What our courts have deemed a sufficient request in writing is also instructive. The Supreme Court has held that where an insured was provided with a notice, explaining changes in the law pursuant to General Statutes § 38-175c (now § 38a-336) read the notice, selected one of five optional uninsured motorist coverage choices, indicated his preference by initialing the selection, signed, dated, and returned the notice to the insurer by mail, the waiver was effective. Harlach v. MetropolitanProperty Liability Ins., 221 Conn. 185, 188, n. 3 (1992). An insured was also considered to have effectively waived his right to the statutory amount of uninsured/underinsured motorist coverage when, after receiving two notices from the insurance company in the mail, detailing the changes in uninsured motorist law, he received a bill for the adjusted higher premium. He responded by crossing out the higher amount and writing on the bill "have already signed green sheets [notices] 2X DO NOT want extra insurance. Spoke to agent, told me to cross out above, and mailed the bill to the insurer. Smogowicz v. State Farm MutualAuto Insurance Co., 9 CSCR 856 (July 19, 1994, Austin, J.)

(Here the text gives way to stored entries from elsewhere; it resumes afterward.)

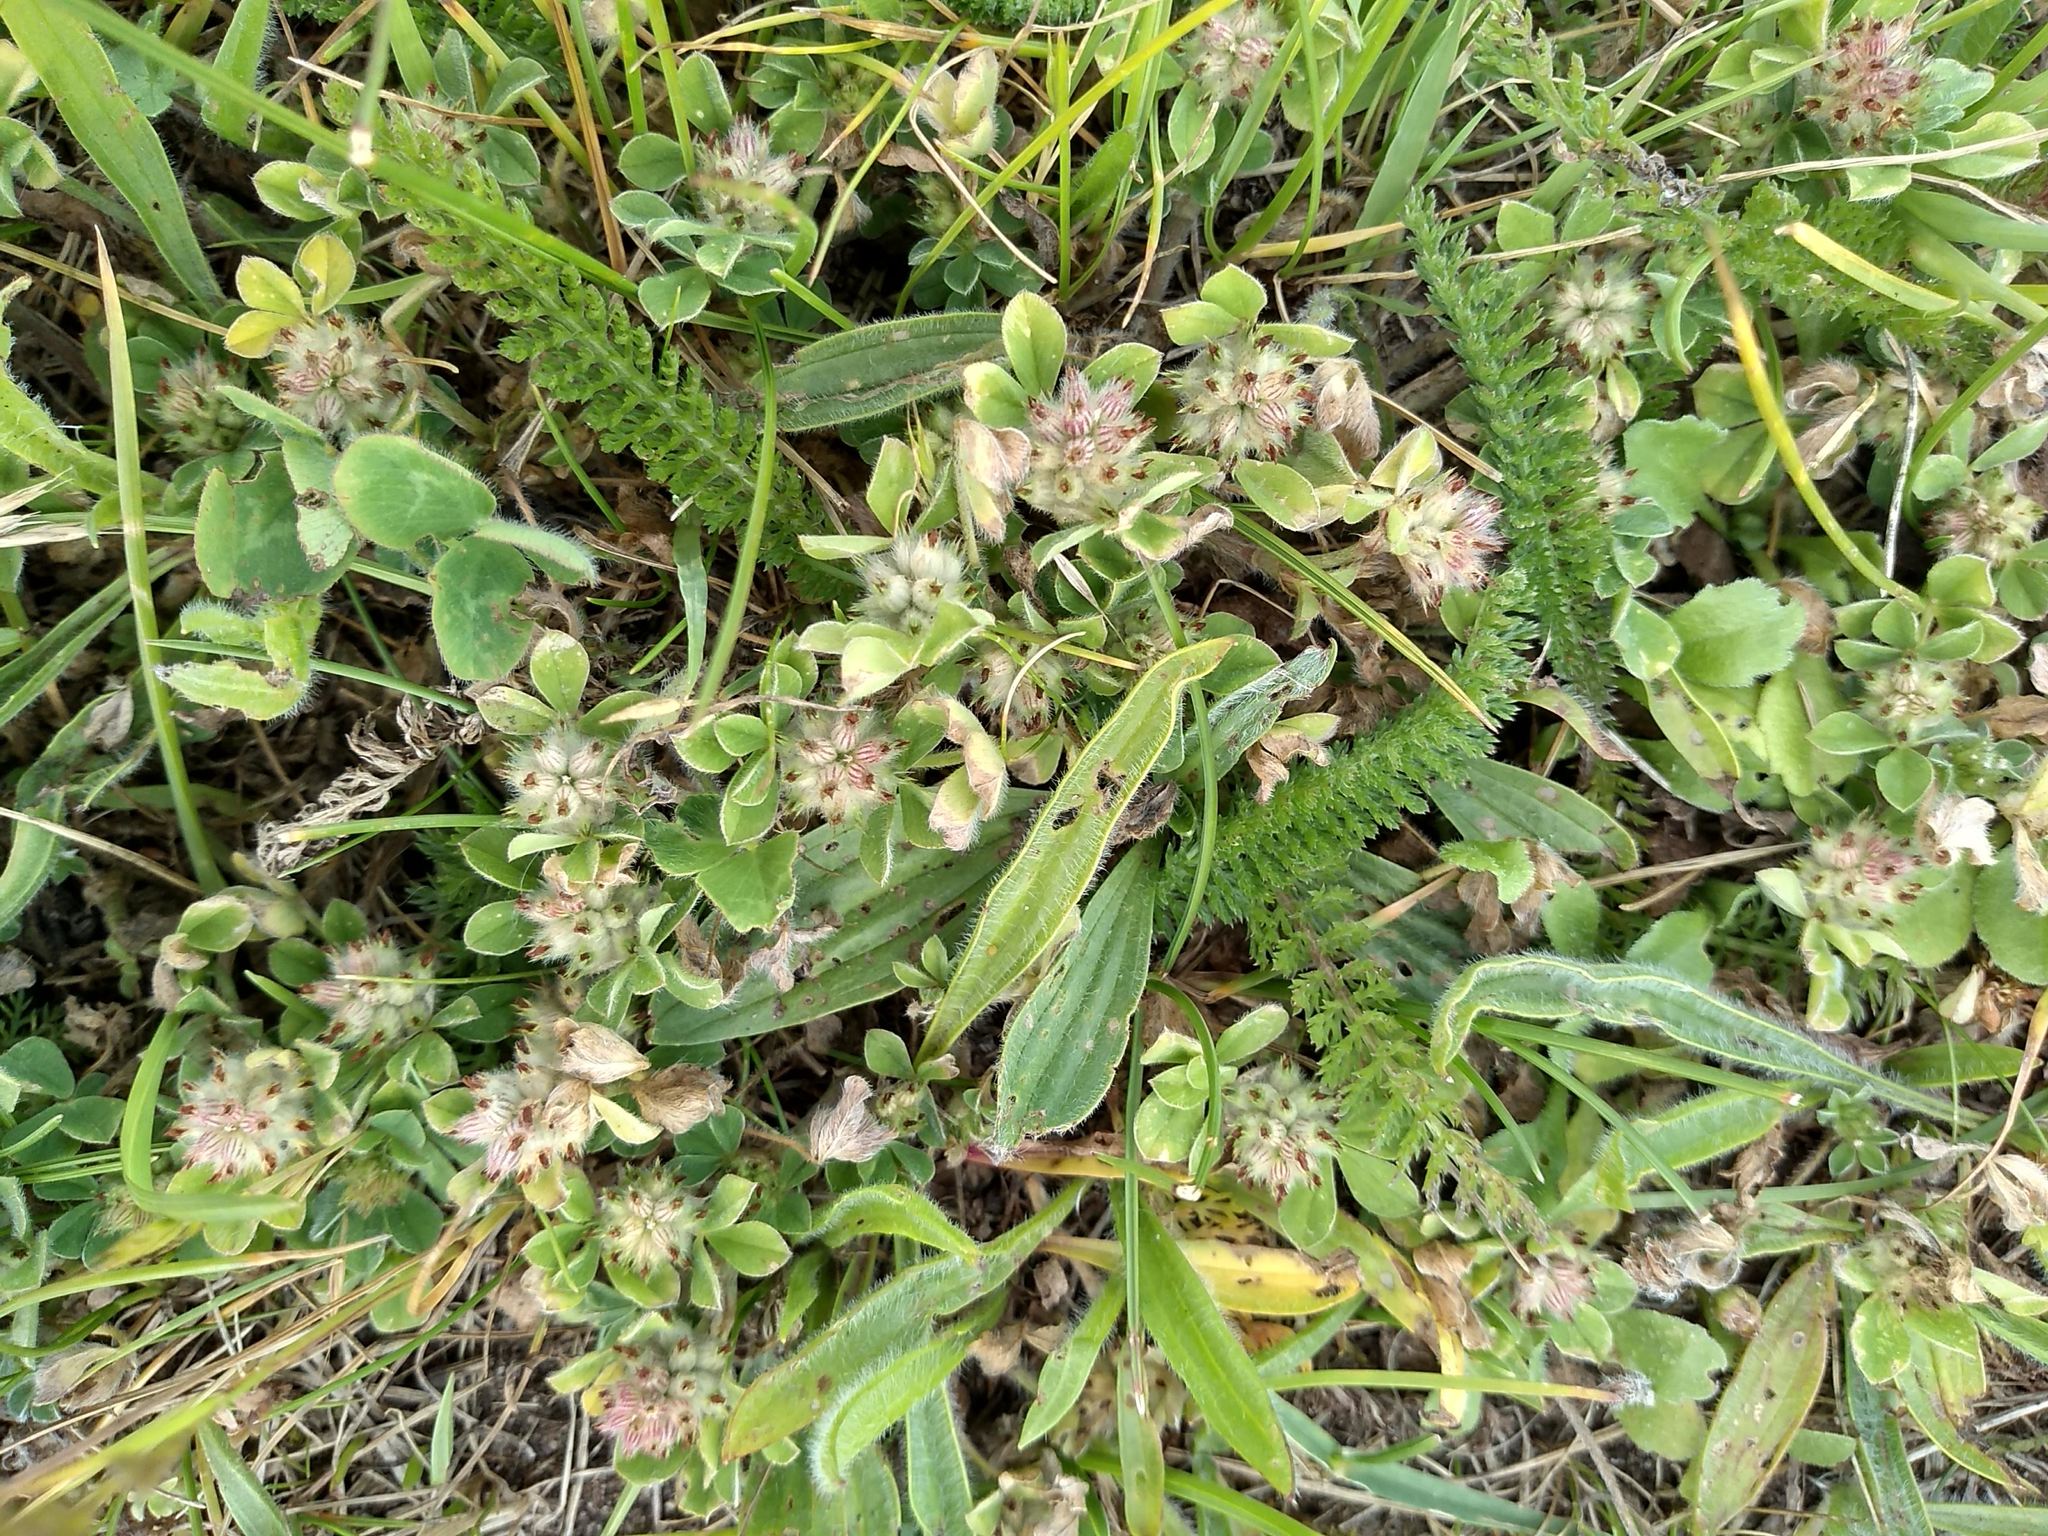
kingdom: Plantae
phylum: Tracheophyta
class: Magnoliopsida
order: Fabales
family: Fabaceae
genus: Trifolium
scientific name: Trifolium striatum
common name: Knotted clover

This court concurs with those trial court decisions which have determined that a clear, conscious, unambiguous, written expression indicating the insured's considered decision to forego the statutory amount of uninsured/underinsured motorist coverage and an awareness of the effect of that election, made in writing be conspicuous language proved by the insurer or by insured's own hand, signed and dispatched by the insured fulfills the requirements for a legal waiver.

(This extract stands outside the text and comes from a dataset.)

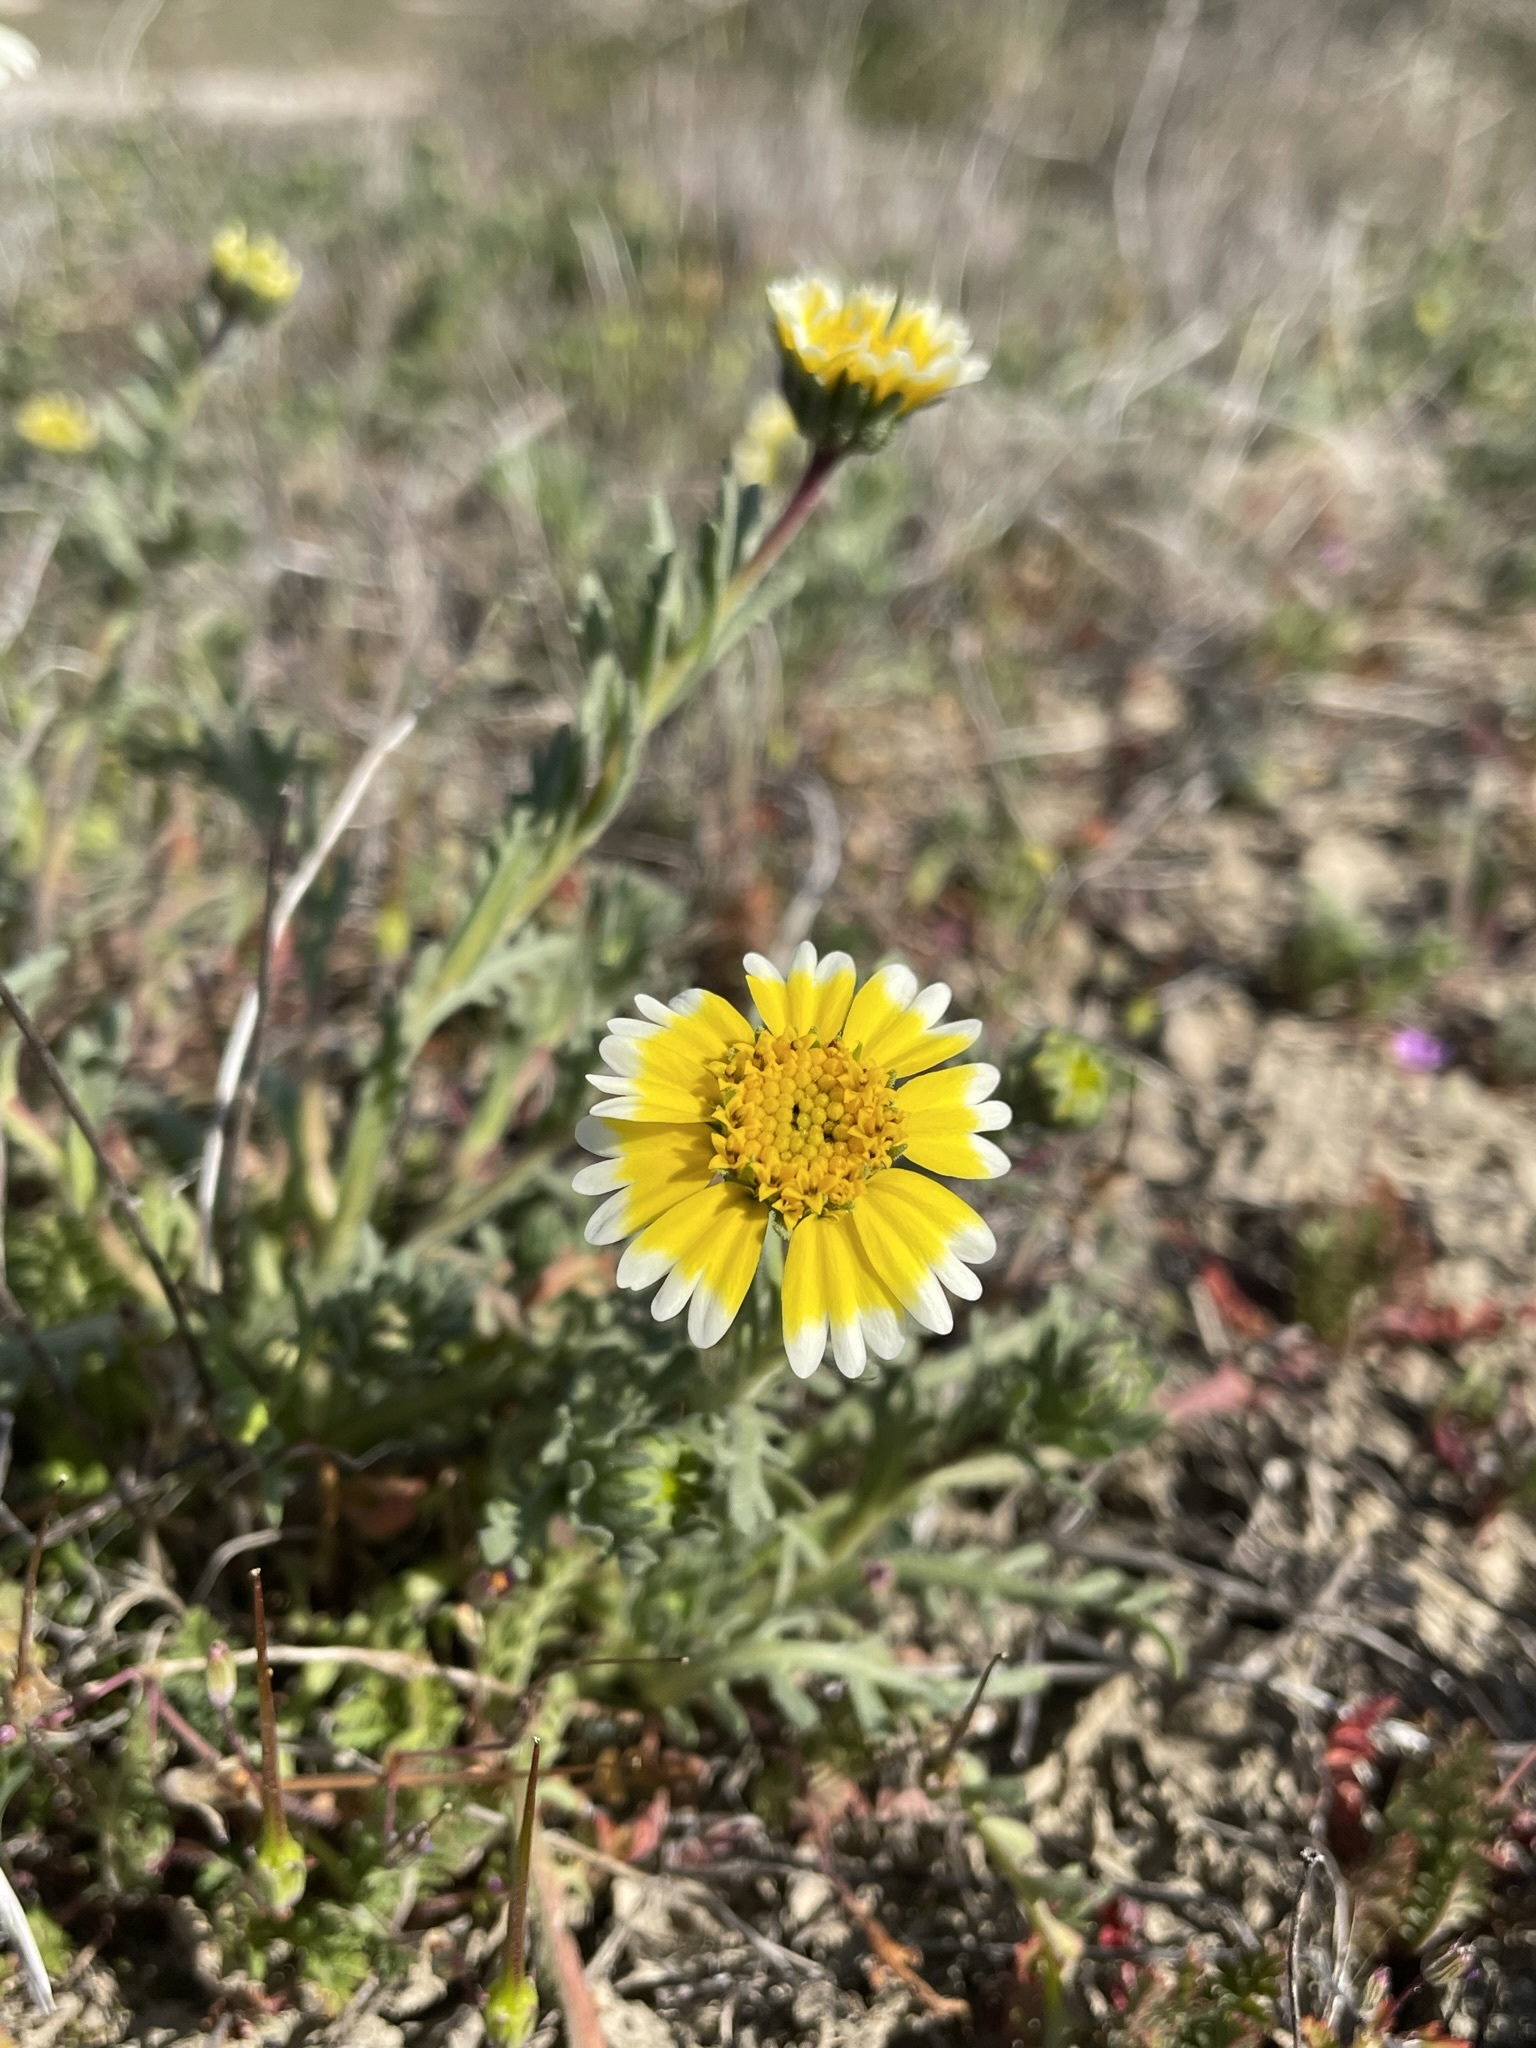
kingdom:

In the instant case the defendant did not obtain a request in writing that conforms to these exacting standards. Rather, the defendant filled out an application to obtain automobile insurance generally, recited a dollar amount of uninsured/underinsured motorist coverage and elicited a signature. There is no evidence in the writing that the alleged election to purchase less uninsured/underinsured motorist coverage that the statute would have prescribed was informed, conscious or reflective. These facts, coupled with the defendant's concession that it owed the plaintiff a duty to obtain a sufficient written request, and its failure to do so, lead this court to the conclusion that there is no issue of material fact remaining in the case as to the issue of the Accord application. CT Page 8946

III. CONCLUSION

This court finds that the Accord application form was deficient as a matter of law for purposes of electing a lesser amount of uninsured/underinsured motorist coverage pursuant to General Statutes, § 38-175c, as amended. To hold otherwise would be to render the express language of the statute superfluous. Accordingly, the plaintiff's motion for summary judgment is granted and the defendant's motion for summary judgment is denied. The court, having decided the motions on the basis of statutory construction, does not reach plaintiff's alternative arguments mentioned at oral argument by both parties.